Instruction:
Convert every line of the material below into a JSON array of strings, one string per line, omitting any blank lines.

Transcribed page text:

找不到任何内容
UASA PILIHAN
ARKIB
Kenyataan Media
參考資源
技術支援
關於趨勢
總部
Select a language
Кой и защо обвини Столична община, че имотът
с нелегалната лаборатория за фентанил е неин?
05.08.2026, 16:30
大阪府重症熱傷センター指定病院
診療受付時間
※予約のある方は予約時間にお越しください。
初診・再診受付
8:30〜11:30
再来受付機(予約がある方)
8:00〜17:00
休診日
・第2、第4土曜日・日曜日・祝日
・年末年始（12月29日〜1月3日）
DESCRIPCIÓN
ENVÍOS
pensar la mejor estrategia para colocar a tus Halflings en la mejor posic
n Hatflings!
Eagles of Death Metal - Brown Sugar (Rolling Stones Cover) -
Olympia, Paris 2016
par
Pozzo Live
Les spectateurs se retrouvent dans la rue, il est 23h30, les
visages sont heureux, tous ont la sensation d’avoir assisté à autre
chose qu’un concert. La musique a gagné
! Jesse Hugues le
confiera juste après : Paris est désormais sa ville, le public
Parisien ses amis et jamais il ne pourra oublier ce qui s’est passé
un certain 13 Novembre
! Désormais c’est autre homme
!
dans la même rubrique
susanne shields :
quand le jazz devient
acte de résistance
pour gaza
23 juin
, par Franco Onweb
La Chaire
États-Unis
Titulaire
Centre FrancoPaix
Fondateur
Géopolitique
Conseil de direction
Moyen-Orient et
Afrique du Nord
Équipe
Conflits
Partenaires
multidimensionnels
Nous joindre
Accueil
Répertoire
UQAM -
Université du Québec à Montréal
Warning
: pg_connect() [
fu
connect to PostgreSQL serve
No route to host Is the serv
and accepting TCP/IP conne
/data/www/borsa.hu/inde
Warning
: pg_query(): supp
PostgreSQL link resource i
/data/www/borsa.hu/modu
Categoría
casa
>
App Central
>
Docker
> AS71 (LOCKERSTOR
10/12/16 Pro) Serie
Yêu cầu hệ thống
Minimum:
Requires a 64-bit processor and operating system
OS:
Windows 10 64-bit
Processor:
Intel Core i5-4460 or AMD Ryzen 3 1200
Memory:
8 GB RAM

Response to the exercise:
[
  "找不到任何内容",
  "UASA PILIHAN",
  "ARKIB",
  "Kenyataan Media",
  "參考資源",
  "技術支援",
  "關於趨勢",
  "總部",
  "Select a language",
  "Кой и защо обвини Столична община, че имотът",
  "с нелегалната лаборатория за фентанил е неин?",
  "05.08.2026, 16:30",
  "大阪府重症熱傷センター指定病院",
  "診療受付時間",
  "※予約のある方は予約時間にお越しください。",
  "初診・再診受付",
  "8:30〜11:30",
  "再来受付機(予約がある方)",
  "8:00〜17:00",
  "休診日",
  "・第2、第4土曜日・日曜日・祝日",
  "・年末年始（12月29日〜1月3日）",
  "DESCRIPCIÓN",
  "ENVÍOS",
  "pensar la mejor estrategia para colocar a tus Halflings en la mejor posic",
  "n Hatflings!",
  "Eagles of Death Metal - Brown Sugar (Rolling Stones Cover) -",
  "Olympia, Paris 2016",
  "par",
  "Pozzo Live",
  "Les spectateurs se retrouvent dans la rue, il est 23h30, les",
  "visages sont heureux, tous ont la sensation d’avoir assisté à autre",
  "chose qu’un concert. La musique a gagné",
  "! Jesse Hugues le",
  "confiera juste après : Paris est désormais sa ville, le public",
  "Parisien ses amis et jamais il ne pourra oublier ce qui s’est passé",
  "un certain 13 Novembre",
  "! Désormais c’est autre homme",
  "!",
  "dans la même rubrique",
  "susanne shields :",
  "quand le jazz devient",
  "acte de résistance",
  "pour gaza",
  "23 juin",
  ", par Franco Onweb",
  "La Chaire",
  "États-Unis",
  "Titulaire",
  "Centre FrancoPaix",
  "Fondateur",
  "Géopolitique",
  "Conseil de direction",
  "Moyen-Orient et",
  "Afrique du Nord",
  "Équipe",
  "Conflits",
  "Partenaires",
  "multidimensionnels",
  "Nous joindre",
  "Accueil",
  "Répertoire",
  "UQAM -",
  "Université du Québec à Montréal",
  "Warning",
  ": pg_connect() [",
  "fu",
  "connect to PostgreSQL serve",
  "No route to host Is the serv",
  "and accepting TCP/IP conne",
  "/data/www/borsa.hu/inde",
  "Warning",
  ": pg_query(): supp",
  "PostgreSQL link resource i",
  "/data/www/borsa.hu/modu",
  "Categoría",
  "casa",
  ">",
  "App Central",
  ">",
  "Docker",
  "> AS71 (LOCKERSTOR",
  "10/12/16 Pro) Serie",
  "Yêu cầu hệ thống",
  "Minimum:",
  "Requires a 64-bit processor and operating system",
  "OS:",
  "Windows 10 64-bit",
  "Processor:",
  "Intel Core i5-4460 or AMD Ryzen 3 1200",
  "Memory:",
  "8 GB RAM"
]